Michael Arditti

A scrapbook of sketches: James Ivory’s memoir is slipshod and inconsequential

Aged 93, the director looks back on his life in films, but the wit and elegance of Merchant-Ivory productions are sadly missing

James Ivory filming The Bostonians in 1983. [Mikki Ansin/Getty Images]

James Ivory and Ismail Merchant formed the most successful cinematic partnership since Michael Powell and Eric Pressburger. Between the founding of Merchant Ivory in 1961 and Merchant’s death 44 years later, the company produced 42 films, more than half of which were directed by Ivory himself.

Although its range was wider than is often allowed, the company’s fame rests on its adaptation of late 19th- and early 20th-century novels, among them Henry James’s The Europeans, The Bostonians and The Golden Bowl, E.M. Forster’s Howards End, A Room with a View and Maurice, and Jean Rhys’s Quartet. Even their detractors — and there are many — acknowledge the wit, elegance and literary sensibility of Ivory’s direction — qualities which are sadly lacking in these memoirs.

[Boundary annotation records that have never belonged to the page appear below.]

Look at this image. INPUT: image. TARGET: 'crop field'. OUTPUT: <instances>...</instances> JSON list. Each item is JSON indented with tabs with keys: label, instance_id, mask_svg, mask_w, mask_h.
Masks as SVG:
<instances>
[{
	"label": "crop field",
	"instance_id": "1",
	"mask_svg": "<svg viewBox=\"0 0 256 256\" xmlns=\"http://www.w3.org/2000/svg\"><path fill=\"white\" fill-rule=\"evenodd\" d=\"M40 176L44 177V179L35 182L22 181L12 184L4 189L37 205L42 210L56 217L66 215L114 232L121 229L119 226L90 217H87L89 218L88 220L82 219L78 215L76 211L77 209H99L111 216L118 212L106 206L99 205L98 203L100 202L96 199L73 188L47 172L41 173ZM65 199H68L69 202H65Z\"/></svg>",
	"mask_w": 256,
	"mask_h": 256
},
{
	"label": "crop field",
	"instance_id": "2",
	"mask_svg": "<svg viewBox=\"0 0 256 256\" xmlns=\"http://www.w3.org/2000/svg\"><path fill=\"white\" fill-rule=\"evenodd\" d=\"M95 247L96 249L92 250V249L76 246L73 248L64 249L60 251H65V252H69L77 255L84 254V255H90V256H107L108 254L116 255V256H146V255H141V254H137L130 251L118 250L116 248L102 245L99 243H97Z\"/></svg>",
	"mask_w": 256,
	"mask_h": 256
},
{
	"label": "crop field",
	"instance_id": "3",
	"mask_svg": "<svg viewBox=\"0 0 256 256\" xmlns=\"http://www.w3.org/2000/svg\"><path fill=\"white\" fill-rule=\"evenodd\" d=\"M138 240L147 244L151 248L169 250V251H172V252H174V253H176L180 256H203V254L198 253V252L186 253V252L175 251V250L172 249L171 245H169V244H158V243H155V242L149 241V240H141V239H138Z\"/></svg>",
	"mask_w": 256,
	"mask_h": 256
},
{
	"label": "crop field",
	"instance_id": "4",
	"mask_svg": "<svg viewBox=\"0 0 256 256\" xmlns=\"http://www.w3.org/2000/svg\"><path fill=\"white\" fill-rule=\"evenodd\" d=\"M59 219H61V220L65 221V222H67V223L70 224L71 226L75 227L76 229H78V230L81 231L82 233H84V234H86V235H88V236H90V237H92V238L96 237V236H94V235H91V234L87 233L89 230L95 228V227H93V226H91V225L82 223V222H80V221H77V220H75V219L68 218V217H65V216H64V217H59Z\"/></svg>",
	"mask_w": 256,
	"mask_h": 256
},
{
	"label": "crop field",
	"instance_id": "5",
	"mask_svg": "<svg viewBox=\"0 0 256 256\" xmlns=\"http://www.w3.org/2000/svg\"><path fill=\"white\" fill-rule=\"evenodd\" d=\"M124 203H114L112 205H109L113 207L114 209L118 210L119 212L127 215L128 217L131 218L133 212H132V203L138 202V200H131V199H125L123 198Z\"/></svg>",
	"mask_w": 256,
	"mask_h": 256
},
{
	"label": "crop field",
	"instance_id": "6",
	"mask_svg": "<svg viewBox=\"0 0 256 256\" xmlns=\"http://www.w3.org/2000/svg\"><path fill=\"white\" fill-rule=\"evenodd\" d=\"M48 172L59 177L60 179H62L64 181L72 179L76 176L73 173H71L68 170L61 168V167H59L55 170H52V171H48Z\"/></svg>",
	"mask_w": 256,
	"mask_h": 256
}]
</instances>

Ivory is now 93 and the book, edited by the distinguished American novelist Peter Cameron, whose The City of Your Final Destination Ivory filmed in 2009, gives the impression of having been dictated. What else can explain the clumsy inconsequentiality of sentences such as: ‘Her speciality was chicken pot pie; it is not one of my favourite dishes by any means, but the crust was light and flaky — the mark of a good chicken pie, or any pie for that matter’?

Childhood, often the most vivid part of a celebrity memoir, is here both sketchy and dull. When Ivory was ten his mother told him that he was adopted, but he evinces no interest in his birth parents — and precious little in his adopted ones. He writes more about his Irish and southern ancestors than about his immediate family. Despite hints of childhood rivalry, reignited when he assumes his dead father’s place at the head of the table, his sister merits barely a handful of mentions.